**出題 A**
抜粋文について次の問いに答えること。
(i) 静岡駅から東京駅までの所要時間はどれくらいか。
(ii) Wi-Fiはどう利用できると書かれているか。
(iii) 100%座れるとされるのは、小田原駅何時台発の上り「こだま」か。

**抜粋文**

卒業後もすみ続ける場合は優遇もあったりと、静岡市でお子さんのいる家庭は要チェック!
静岡駅(新幹線「通学」のみ、かつ「貸与」型)
東京駅までの所要時間 | 東京駅への始発 | 東京駅からの終電 | 1ヶ月あたりの補助金と補助を受けられる期間 | 1ヶ月の新幹線【通学】定期券価格 | |
静岡県静岡市 (JR東海 東海道新幹線「静岡」駅) | 約70分 | 06:22発 07:36着 | 22:12発 23:22着 | 最大3万円 | 93,650円 |
3.新幹線通勤をする7つのメリット
結論として、次の7つのメリットがありました。
- 100%座って通勤でき、30分で東京駅着。満員電車とは無縁。
- Wi-Fi使い放題。
- 快適なトイレが車内十分にあるので、お腹の弱い方も不安ゼロ。
- 贅沢な自分の時間でオンオフのリセットタイムを手に入れられる。
- お家で朝食を食べそこねても、ご飯を食べられる。
- (コロナ禍以降)密を避けることができた。
- 遅延が驚くほど少ない&在来線より災害に強い
3-1.100%座って通勤でき、満員電車とは無縁。
小田原駅8時台発の上り「こだま」は100%座れるのです。

**一覧**

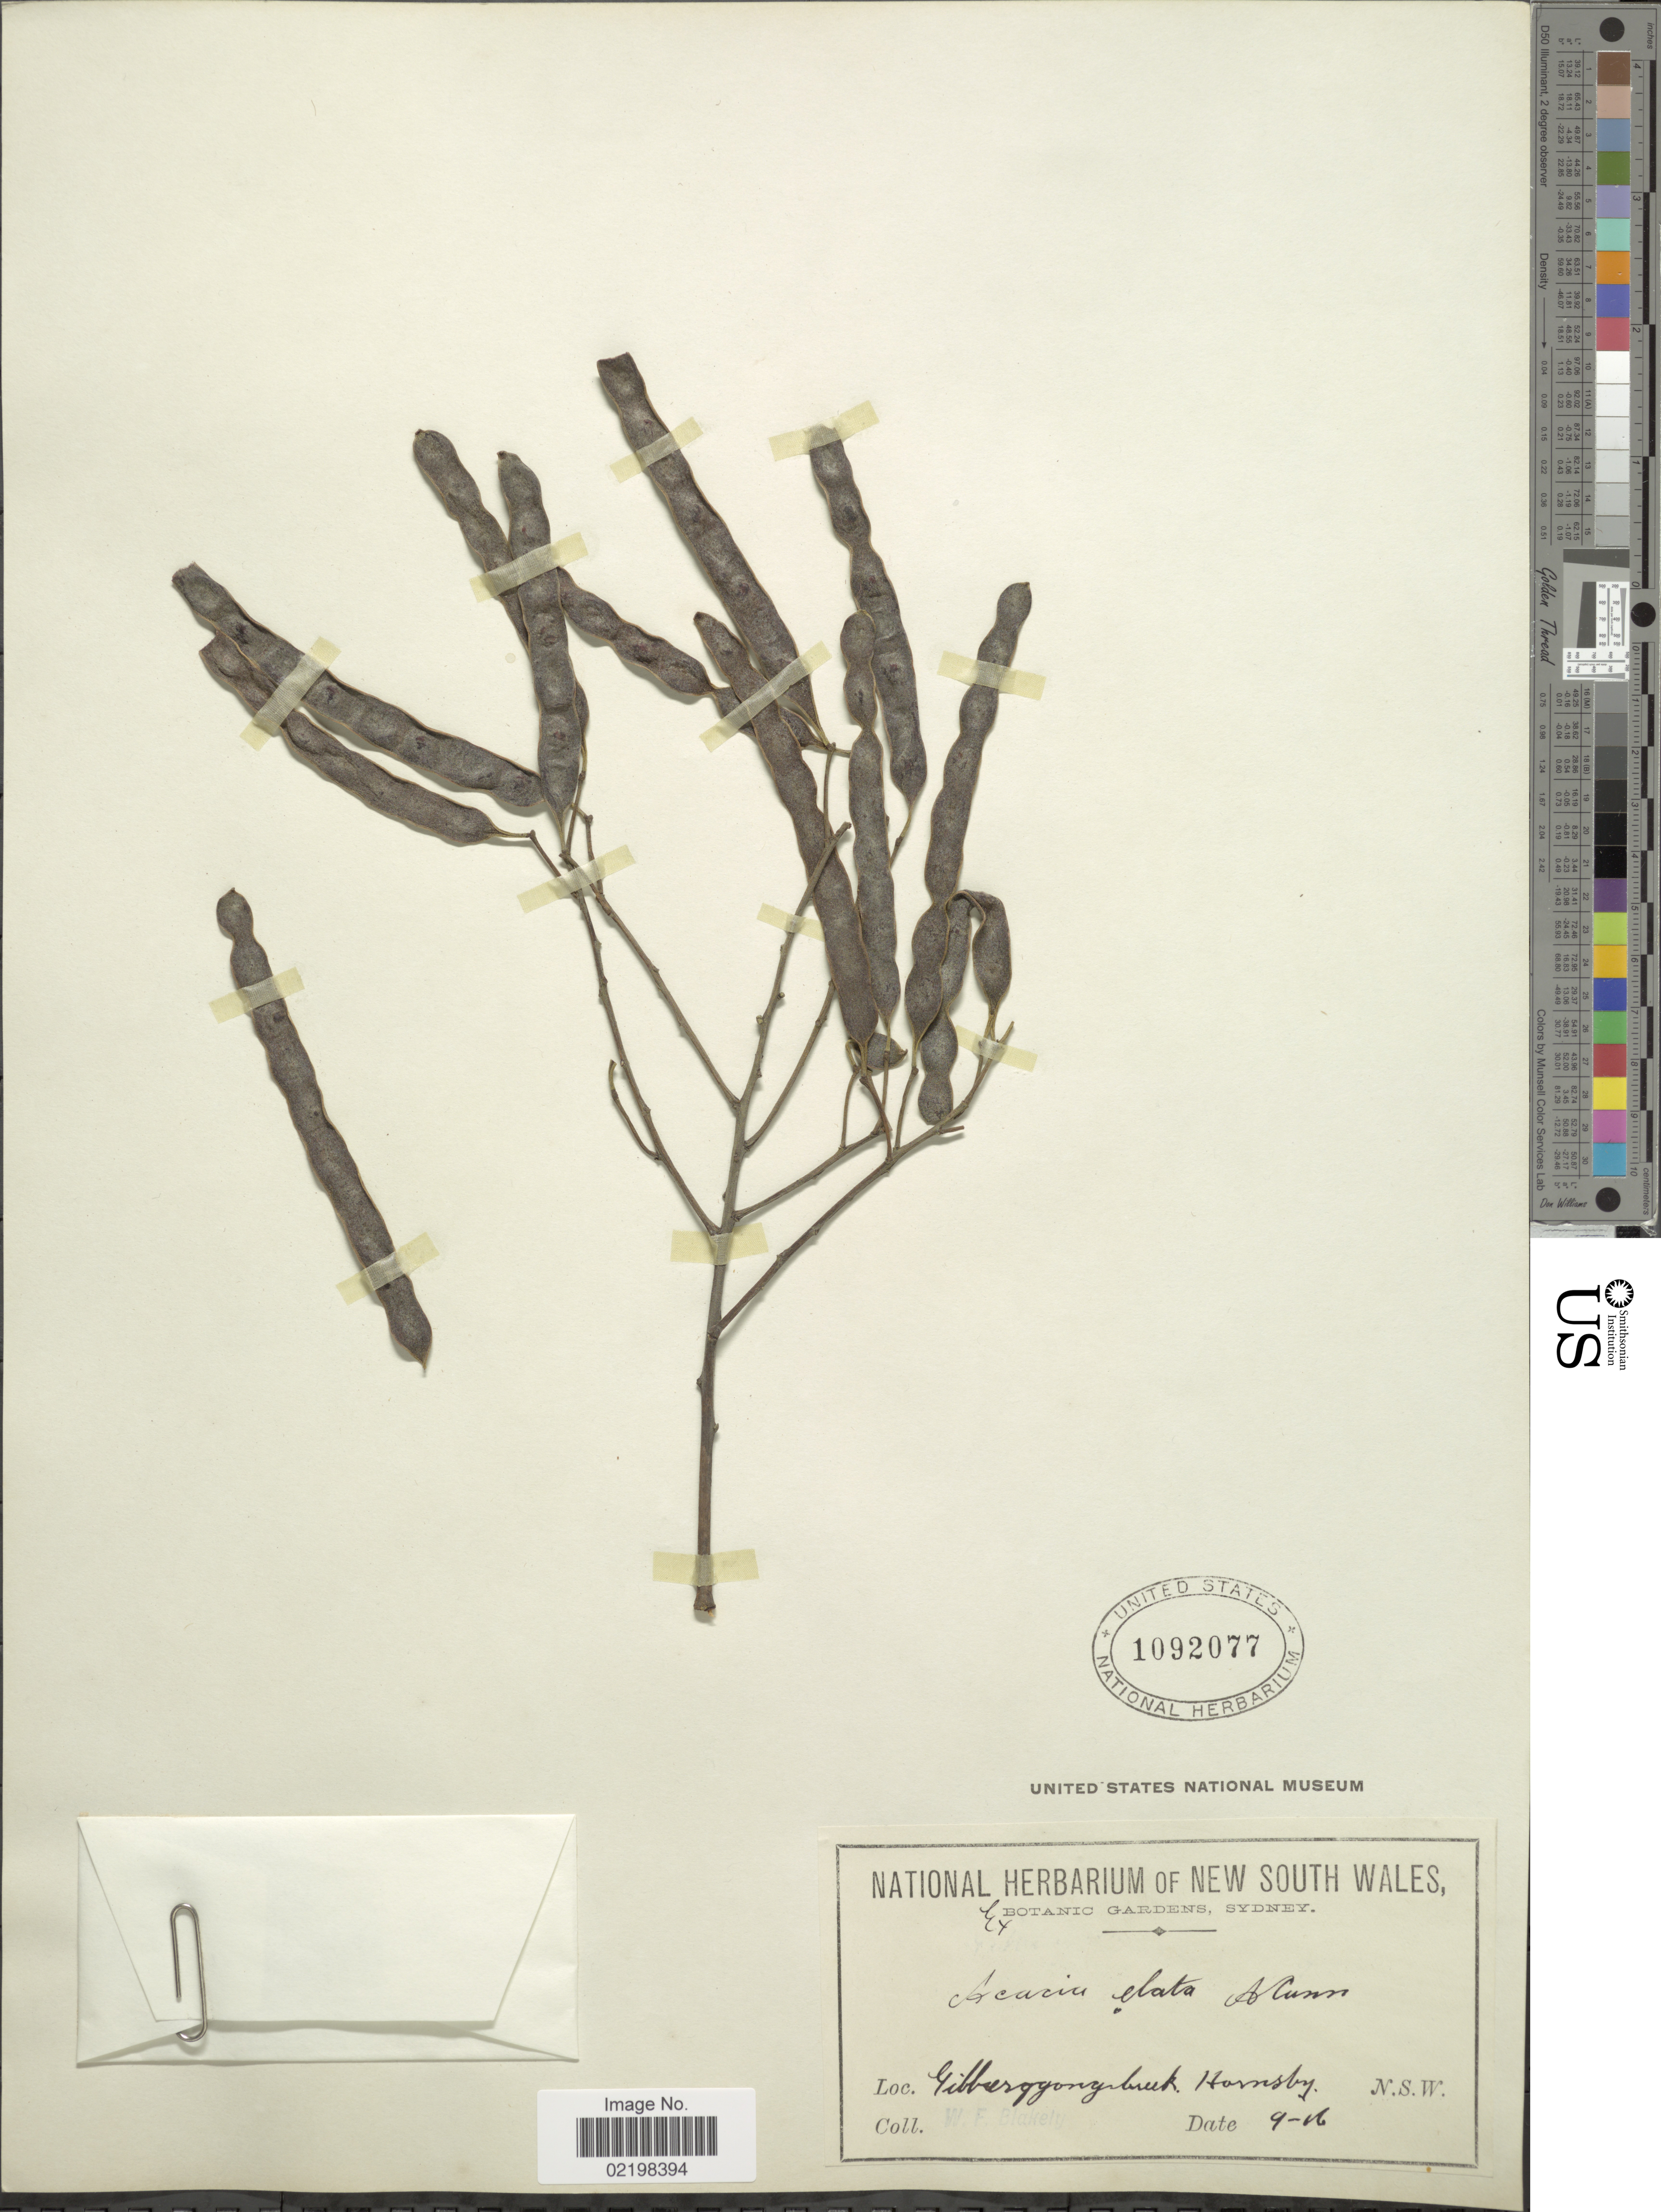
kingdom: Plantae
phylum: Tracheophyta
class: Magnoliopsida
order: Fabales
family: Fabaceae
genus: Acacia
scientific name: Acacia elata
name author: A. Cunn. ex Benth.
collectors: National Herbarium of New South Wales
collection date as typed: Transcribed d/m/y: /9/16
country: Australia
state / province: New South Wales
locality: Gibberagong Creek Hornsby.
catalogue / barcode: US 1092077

**出題 B**
一覧のエントリーをすべて、一字一句変えずに書き写すこと。画像は答えに含めない。

**解答全文 A**
(i) 約70分
(ii) 使い放題
(iii) 8時台

**解答全文 B**
kingdom: Plantae
phylum: Tracheophyta
class: Magnoliopsida
order: Fabales
family: Fabaceae
genus: Acacia
scientific name: Acacia elata
name author: A. Cunn. ex Benth.
collectors: National Herbarium of New South Wales
collection date as typed: Transcribed d/m/y: /9/16
country: Australia
state / province: New South Wales
locality: Gibberagong Creek Hornsby.
catalogue / barcode: US 1092077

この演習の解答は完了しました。